Bookkeeper, aet. 28. Overstrained eyes. “Feel like chilblains,” must wipe them often and pull at the lashes. Is emmetropic, though can read No. 15 at fifteen feet with difficulty from blurring of the letters, not improved by glasses. A candle held twelve inches seems double, and the left image is seen with the right eye, hence he has asthenopia from paresis of the internal recti muscles. Natrum mur 200. cured. (T.F. Allen).
The late Dr. Kafka records a case of incessant lachrymation of the right eye, caused by exposure to a strong north wind, and dependent on hyperaemic obstruction of the lachrymal passages.
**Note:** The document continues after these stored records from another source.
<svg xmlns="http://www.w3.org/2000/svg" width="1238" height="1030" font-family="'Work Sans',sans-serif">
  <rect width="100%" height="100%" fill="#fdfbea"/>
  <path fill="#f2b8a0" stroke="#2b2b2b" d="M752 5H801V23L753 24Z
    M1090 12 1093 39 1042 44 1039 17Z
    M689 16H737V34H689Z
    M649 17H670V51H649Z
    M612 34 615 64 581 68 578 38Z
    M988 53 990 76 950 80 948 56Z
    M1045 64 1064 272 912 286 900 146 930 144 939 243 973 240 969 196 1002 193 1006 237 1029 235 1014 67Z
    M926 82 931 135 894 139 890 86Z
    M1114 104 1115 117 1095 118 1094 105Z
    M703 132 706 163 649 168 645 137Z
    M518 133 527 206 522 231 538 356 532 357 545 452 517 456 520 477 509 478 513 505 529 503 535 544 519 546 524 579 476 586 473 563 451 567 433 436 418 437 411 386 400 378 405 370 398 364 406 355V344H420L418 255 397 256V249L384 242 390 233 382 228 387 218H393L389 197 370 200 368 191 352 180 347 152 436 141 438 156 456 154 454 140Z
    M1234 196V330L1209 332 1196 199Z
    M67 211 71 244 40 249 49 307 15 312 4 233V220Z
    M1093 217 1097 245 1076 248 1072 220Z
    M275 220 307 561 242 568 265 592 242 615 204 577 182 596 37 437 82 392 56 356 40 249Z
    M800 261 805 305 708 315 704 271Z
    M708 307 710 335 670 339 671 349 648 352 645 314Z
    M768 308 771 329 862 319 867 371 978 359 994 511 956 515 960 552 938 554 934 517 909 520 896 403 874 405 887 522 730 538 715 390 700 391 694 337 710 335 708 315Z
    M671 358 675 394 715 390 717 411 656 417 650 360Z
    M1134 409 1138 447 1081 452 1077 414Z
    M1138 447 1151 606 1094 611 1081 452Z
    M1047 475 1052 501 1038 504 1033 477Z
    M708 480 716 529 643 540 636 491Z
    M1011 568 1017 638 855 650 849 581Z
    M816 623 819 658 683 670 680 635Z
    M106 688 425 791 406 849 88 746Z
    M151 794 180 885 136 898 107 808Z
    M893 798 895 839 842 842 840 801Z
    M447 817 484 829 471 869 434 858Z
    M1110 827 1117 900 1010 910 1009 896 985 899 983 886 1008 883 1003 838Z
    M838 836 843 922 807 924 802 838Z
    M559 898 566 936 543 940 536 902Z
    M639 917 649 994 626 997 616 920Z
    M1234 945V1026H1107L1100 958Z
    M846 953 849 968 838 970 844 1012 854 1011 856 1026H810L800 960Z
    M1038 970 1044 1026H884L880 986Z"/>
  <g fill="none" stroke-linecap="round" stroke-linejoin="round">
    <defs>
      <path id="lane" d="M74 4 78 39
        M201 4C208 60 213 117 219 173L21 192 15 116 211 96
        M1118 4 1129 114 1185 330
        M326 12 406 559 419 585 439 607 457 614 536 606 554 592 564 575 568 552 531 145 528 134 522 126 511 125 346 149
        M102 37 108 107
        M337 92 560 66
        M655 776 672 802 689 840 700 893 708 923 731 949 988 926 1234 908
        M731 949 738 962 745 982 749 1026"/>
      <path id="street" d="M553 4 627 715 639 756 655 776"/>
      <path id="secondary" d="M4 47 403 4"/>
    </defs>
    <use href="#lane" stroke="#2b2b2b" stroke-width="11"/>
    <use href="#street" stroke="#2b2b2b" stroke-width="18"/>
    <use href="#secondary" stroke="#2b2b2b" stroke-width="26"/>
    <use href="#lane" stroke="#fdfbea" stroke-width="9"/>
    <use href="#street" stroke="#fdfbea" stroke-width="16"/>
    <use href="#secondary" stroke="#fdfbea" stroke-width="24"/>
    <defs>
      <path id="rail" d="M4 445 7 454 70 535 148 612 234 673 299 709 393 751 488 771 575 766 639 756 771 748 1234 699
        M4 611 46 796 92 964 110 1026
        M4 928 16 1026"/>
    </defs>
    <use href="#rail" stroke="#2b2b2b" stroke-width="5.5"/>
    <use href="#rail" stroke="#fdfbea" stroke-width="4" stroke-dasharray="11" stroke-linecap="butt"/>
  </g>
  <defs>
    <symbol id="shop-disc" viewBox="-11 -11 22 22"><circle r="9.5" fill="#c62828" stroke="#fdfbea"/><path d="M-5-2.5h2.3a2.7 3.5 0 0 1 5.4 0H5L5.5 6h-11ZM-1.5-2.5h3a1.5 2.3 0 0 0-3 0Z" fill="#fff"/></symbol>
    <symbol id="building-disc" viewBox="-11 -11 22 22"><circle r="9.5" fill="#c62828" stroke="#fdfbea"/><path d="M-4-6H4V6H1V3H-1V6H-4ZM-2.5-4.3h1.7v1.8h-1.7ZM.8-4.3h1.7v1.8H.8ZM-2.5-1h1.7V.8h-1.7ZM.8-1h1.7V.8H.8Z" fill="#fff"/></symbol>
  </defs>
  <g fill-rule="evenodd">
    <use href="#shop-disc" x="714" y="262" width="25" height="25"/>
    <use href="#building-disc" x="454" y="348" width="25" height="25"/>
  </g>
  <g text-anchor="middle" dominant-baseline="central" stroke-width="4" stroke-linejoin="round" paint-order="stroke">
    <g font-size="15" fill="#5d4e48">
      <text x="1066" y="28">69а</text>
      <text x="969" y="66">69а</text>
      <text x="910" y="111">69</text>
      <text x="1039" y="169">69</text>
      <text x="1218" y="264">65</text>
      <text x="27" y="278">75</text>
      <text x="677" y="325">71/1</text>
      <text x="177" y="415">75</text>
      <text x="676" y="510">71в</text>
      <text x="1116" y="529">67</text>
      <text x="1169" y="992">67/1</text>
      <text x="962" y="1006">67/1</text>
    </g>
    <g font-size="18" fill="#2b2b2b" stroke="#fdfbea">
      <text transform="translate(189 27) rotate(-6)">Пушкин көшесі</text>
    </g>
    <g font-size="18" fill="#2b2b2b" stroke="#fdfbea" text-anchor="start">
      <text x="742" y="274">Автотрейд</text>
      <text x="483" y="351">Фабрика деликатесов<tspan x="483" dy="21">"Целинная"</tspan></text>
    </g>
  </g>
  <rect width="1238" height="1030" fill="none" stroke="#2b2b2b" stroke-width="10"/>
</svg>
Natrum mur6. cured in four weeks, and was equally efficacious when, on later occasions the trouble returned.- Hom. Recorder, Jan., ’93.
Dr. M. E. Douglas relates a case of sudden blindness occurring in connection with the albuminuria of pregnancy, and refers to another in which Kali phos. 6x produced a recovery. – Am. Medorrhinum Mo., Aug., 1889.
THE SIGHT RESTORED IN A CASE OF CHOROIDO-RETINITIS BY KALI MUR., NATRUM PHOS., CALC. PHOSPH. AND KALI PHOS. – By C. Stirling Saunder, L.R.C.P., Lond.
Master, aged 14, had for some time been suffering from nervous debility and a high-strung nervous condition. His most marked defect, however, a was his eyesight which, notwithstanding the trial of glasses of various strengths and tints, became weaker and weaker, until at last it was discovered that he could hardly see clearly at all. He was taken to several oculists, and the last one (a noted London specialist) pronounced the sight of one eye gone and that the other would follow in due course, owing to the disease known as choroido-retinitis (or effusion from blood vessels into the choroid and retina), obliterating the sight. The writer took this boy in hand last autumn, only promising to try and save the sight of the better eye. He was kept from school, and diligently took a course of the above-mentioned remedies. As his sight seemed to have wonderfully improved in about two months’ time, he was again taken to the oculist above- mentioned who was quite astounded at the change which had taken place in the discs of his eyes, having found complete absorption of the exudation in the bad eye, with a return of the lost sight, which enabled him to resume his studies at school.